The 912 area code is finally getting the respect it deserves in the recruiting game.

Georgia has long been one of the nation’s preeminent producers of college football talent, just behind the likes of Florida, California, and Texas. In fact, last year, Georgia actually surpassed the Lone Star State to grab ahold of a spot in the top three, thanks in large part to its southeastern region.

The area has always had talent, but in the past few years has experienced a renaissance of sorts -- a golden age, if you will. This could be due to a couple of reasons: improved coaching, an unparalleled talent pool, and increased exposure from ever increasing media coverage, the expanding camp circuit, and the ability, via social media, to self promote like never before.

From NFLers like former Brunswick High Pirates Darius Slay and Justin Coleman, to MCA Buccaneer Allen Bailey, to Savannah Christian Raider Jalen Myrick, to Bradwell Institute Tiger Ulrick John, to Liberty County Panther Raekwon McMillan, to Camden County Wildcat Jarrad Davis, the 912 is no stranger to star power.

That is reflected by a more recent wave of talent including two of the nation’s most highly touted prospects last year, Richard LeCounte and Deejay Dallas. Those national recruits paved the way for this year’s top guys, Ware County’s Ernest Jones, Liberty’s Tramel Walthour, and Richmond Hill’s Sam James, for example. They will, in turn, continue the work done by their predecessors, making things that much easier for Warren McClendon, Curtis Fann, Kalen DeLoach, Jashawn Sheffield, and Jaylin Simpson.

With all due respect, it used to feel like pulling teeth to get a college coach to travel south of Atlanta. Now, scroll through a couple days worth of tweets and you’ll see pictures of Nick Saban at Brunswick High while Dan Mullen is at Frederica Academy while Kirby Smart is at Benedictine and Dabo Swinney is at Islands.

The depth, though, is what separates the current crop of 912 talent from those that laid the foundation from which the Class of 2019, the next year’s class, and a number of classes for the foreseeable future will reap the rewards.

Brunswick High, for instance, saw 13 players sign to play collegiately today and during the early signing period. Aubrey Williams, a Pirate that signed with Navy, said, “For all the younger kids to see how much talent came through really shows them that it's doable. It's really important because they're the next in line.”

Power Five players from southeast Georgia is not a new phenomenon -- the difference is the volume of high caliber prospects.

Last year, the area set a record for its own Division I signees. Today, that record was broken. Next year that record will be broken again. There’s no telling when it will stop, but it won’t be anytime soon.

Newly minted Chattanooga Moc, Ben Brewton from Beach, told the Southern Pigskin Radio Network, “It's great to see so many guys from our area signing. We haven't seen anything like this in years.”

For far too long the 912 was forgotten, save a few undeniable superstars -- that still may not have gotten the credit they deserved. Those players went to college, made it happen, and found further success in the ranks of the NFL.

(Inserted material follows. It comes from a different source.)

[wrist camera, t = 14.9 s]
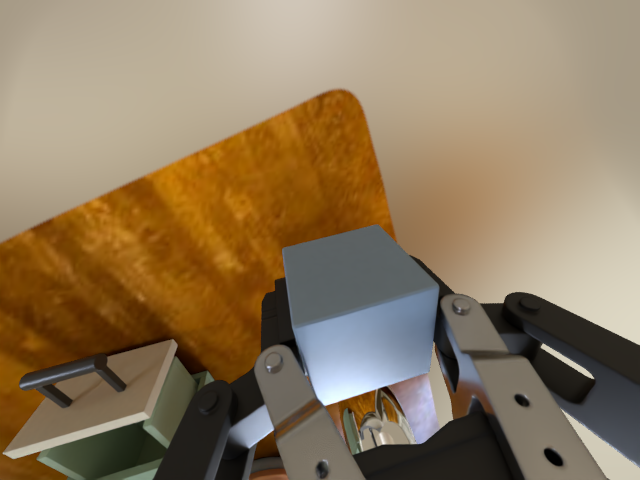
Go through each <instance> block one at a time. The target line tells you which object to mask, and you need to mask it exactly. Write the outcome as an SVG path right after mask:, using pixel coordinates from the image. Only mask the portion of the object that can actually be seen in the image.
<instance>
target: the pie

Their abilities made it too difficult to ignore the 912 any longer. However, it still wasn’t worth it to a lot of coaches, inexplicably, to make the trek down. The stars by the names of McMillan and LeCounte and Dallas changed that.

Now it’s not just the guys with stars. Offers speak louder than recruiting services. Ask the only unbeaten team in 2017, UCF, about southeast Georgia. Last week alone they offered more 2019 prospects than you can count on one hand from the area.

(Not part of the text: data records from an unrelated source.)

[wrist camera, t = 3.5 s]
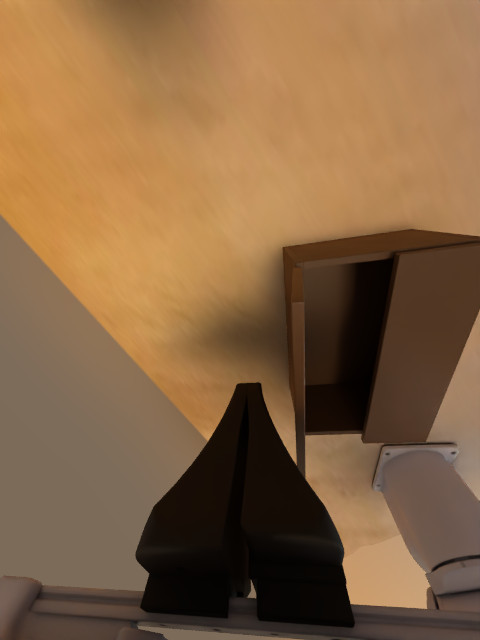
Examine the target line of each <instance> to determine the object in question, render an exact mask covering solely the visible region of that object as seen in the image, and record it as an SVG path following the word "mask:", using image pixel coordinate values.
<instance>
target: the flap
mask: <svg viewBox="0 0 480 640" xmlns="http://www.w3.org/2000/svg"><path fill="white" fill-rule="evenodd" d="M291 318H292V345H293V372H294V399H295V427H296V454H297V467H298V469H299V470H300V472H301V473H302V475H303V476H304V478H305V326H304V291H303V278H302V267H295V268H293V278H292V294H291Z"/></svg>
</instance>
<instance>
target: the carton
mask: <svg viewBox="0 0 480 640" xmlns="http://www.w3.org/2000/svg"><path fill="white" fill-rule="evenodd" d="M283 264H284V284H285V304H286V324H287V344H288V365H289V385H290V391H291V396H292V401H293V406H294V411H295V399H294V372H293V345H292V318H291V294H292V278H293V268H295V267H302V278H303V291H304V326H305V435H335V434H362V437H361V440H362V442H363V443H401V442H426V440H427V437H428V435H429V432H430V430H431V428H432V425H433V423H434V420H435V418H436V415H437V413H438V410H439V408H440V405H441V403H442V401H443V398H444V396H445V393H446V391H447V388H448V386H449V383H450V381H451V378H452V376H453V374H454V371H455V369H456V366H457V364H458V361H459V359H460V356H461V354H462V351H463V349H464V347H465V344H466V342H467V339H468V337H469V334H470V332H471V329H472V327H473V324H474V322H475V320H476V317H477V315H478V312H479V310H480V237H479V236H470V235H461V234H452V233H442V232H433V231H424V230H415V229H410V230H403V231H396V232H389V233H381V234H374V235H367V236H360V237H353V238H345V239H338V240H331V241H324V242H317V243H309V244H302V245H295V246H288V247H283Z"/></svg>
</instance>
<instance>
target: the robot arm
mask: <svg viewBox="0 0 480 640" xmlns="http://www.w3.org/2000/svg"><path fill="white" fill-rule="evenodd" d="M459 449H460V448H459V447H458V446H457V445H455V444H442V445H401V446H384V447H383V448H382V451H381V455H380V459H379V463H378V466H377V470H376V474H375V478H374V481H373V485H372V488H373V490H374V491H382V493H383V496H384V498H385V500H386V502H387V504H388V507H389V509H390V511H391V513H392V516H393V518H394V520H395V522H396V524H397V527H398V529H399V531H400V533H401V535H402V537H403V540H404V542H405V544H406V546H407V548H408V550H409V552H410V554H411V555H412V557H413V558H414V559H415V561H416V562H417V563H418V564H419V566H420V567H421V568H422V569H423V570H424V571H425V572H426V574H425V575H426V577H427V580H428V582H429V584H430V586H431V587H429V588H428V589H427V609H418V608H402V607H386V606H369V605H354V604H350V600H349V596H348V592H347V588H346V578H345V574H344V570H343V566H342V562H343V557H344V548H343V545H342V542H341V539H340V536H339V534H338V532H337V529H336V527H335V525H334V523H333V521H332V519H331V517H330V515H329V513H328V511H327V509H326V507H325V506H324V504H323V503H322V502H321V500H320V499H319V498H318V496H317V495H316V494H315V492H314V491H313V489H312V488H311V487H310V485H309V484H308V482H307V481H306V479H305V478H304V476H303V475H302V473H301V472H300V470H299V469H298V467H297V466H296V464H295V462H294V461H293V459H292V458H291V456H290V454H289V453H288V451H287V449H286V447H285V446H284V444H283V442H282V440H281V438H280V436H279V434H278V432H277V430H276V428H275V426H274V424H273V422H272V420H271V417H270V415H269V412H268V410H267V407H266V404H265V401H264V398H263V394H262V388H261V383H259V382H256V383H240V384H237V385H236V388H235V391H234V394H233V396H232V398H231V401H230V403H229V405H228V407H227V409H226V411H225V413H224V415H223V417H222V419H221V421H220V423H219V424H218V426H217V428H216V430H215V431H214V433H213V435H212V436H211V438H210V439H209V441H208V443H207V444H206V446H205V447H204V448H203V450H202V451H201V452H200V454H199V455H198V457H197V458H196V459H195V461H194V462H193V463H192V465H191V466H190V467H189V468H188V469H187V471H186V472H185V473H184V474H183V475H182V477H181V478H180V479H179V480H178V481H177V483H176V484H175V485H174V486H173V487H172V488H171V489H170V490H169V491H168V492H167V493H166V494H165V495H164V496H163V497H162V499H161V500H160V501H159V502H158V503H157V504H156V505H155V506H154V507H153V510H152V512H151V514H150V516H149V518H148V520H147V523H146V525H145V527H144V530H143V533H142V536H141V539H140V542H139V545H138V547H137V550H136V559H137V561H138V562H139V564H141V566H142V567H143V568H144V569H145V570H146V571H147V572H148V573H149V577H148V581H147V584H146V588H145V591H128V590H111V589H96V588H80V587H63V586H48V585H42V583H41V582H39V581H38V580H35V579H33V578H28V577H16V576H3V577H1V578H0V640H167V639H166V638H165V637H164V636H163V634H160V633H155V632H150V631H145V630H140V629H138V627H137V626H149V627H160V628H172V629H184V630H196V631H208V632H219V633H231V634H243V635H255V636H268V637H279V638H292V639H303V640H480V501H479V500H478V499H477V497H476V496H475V495H474V493H473V492H472V491H471V490H470V488H469V487H468V486H467V484H466V483H465V482H464V481H463V479H462V478H461V477H460V475H459V474H458V473H457V472H456V470H455V469H454V468H453V466H452V463H453V461H454V459H455V457H456V455H457V454H458V452H459ZM251 580H252V583H253V586H254V588H255V591H256V599H255V598H247V597H248V595H249V593H250V591H251Z"/></svg>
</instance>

Ask defending national champion Alabama about the 912. They got in the action for Kalen DeLoach and Micah Morris last week.

Ask the reigning SEC Coach of the Year, Kirby Smart, why Georgia became the first Power Five program to pull the trigger on 2020 RB Rico Powers.

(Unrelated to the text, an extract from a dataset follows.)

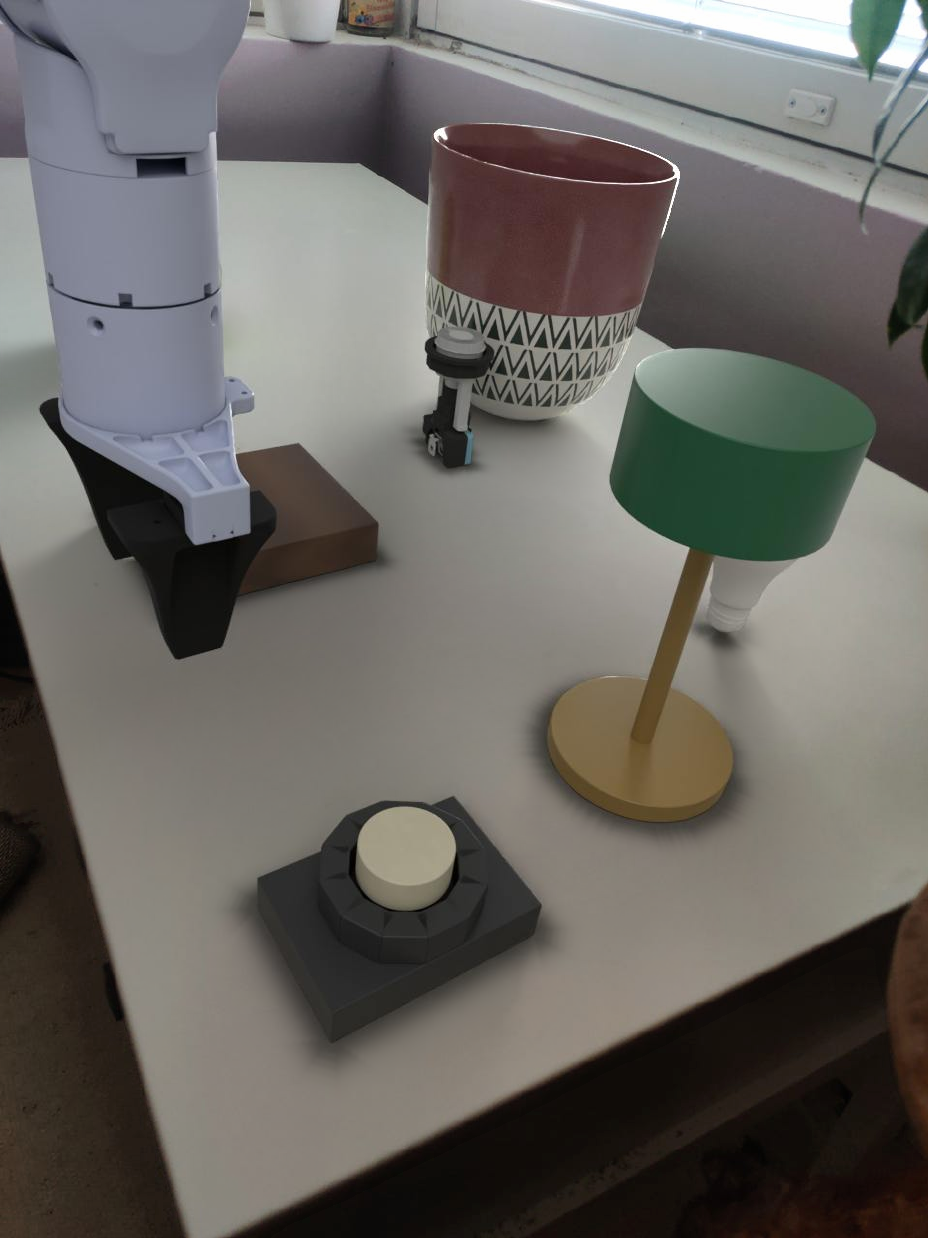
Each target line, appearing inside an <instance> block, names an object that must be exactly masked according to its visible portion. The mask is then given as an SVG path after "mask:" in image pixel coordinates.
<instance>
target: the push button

Ask Winston Wright about how he needs another hand to count all of his offers, despite only being a three star according to the people that don’t have the power to give out scholarships.

The answer is that these young men gave them no choice. Like it or not, to be taken seriously as a football program in the southeastern United States, there’s no option but to have a presence in southeastern Georgia. Back when there were a couple of big names and a more pronounced drop off after that, schools could get away with it. That’s no longer the case.

And they don’t just produce talent there, they produce leaders, they produce men, they keep the student in student-athlete. Javonte Middleton and Dez'Mond Brinson are prime examples of that.

This is the home of a plurality of difference makers. This is where country strong grows up. This is where SEC speed resides. This is the house that Tyrone Scott jumped over and Jalynn Strickland flattened.

This is the 912 -- one of the nation’s premier recruiting hotbeds -- and it’s here to stay. Where the ceiling is, there’s no telling; the only sure thing is that we can’t yet see it.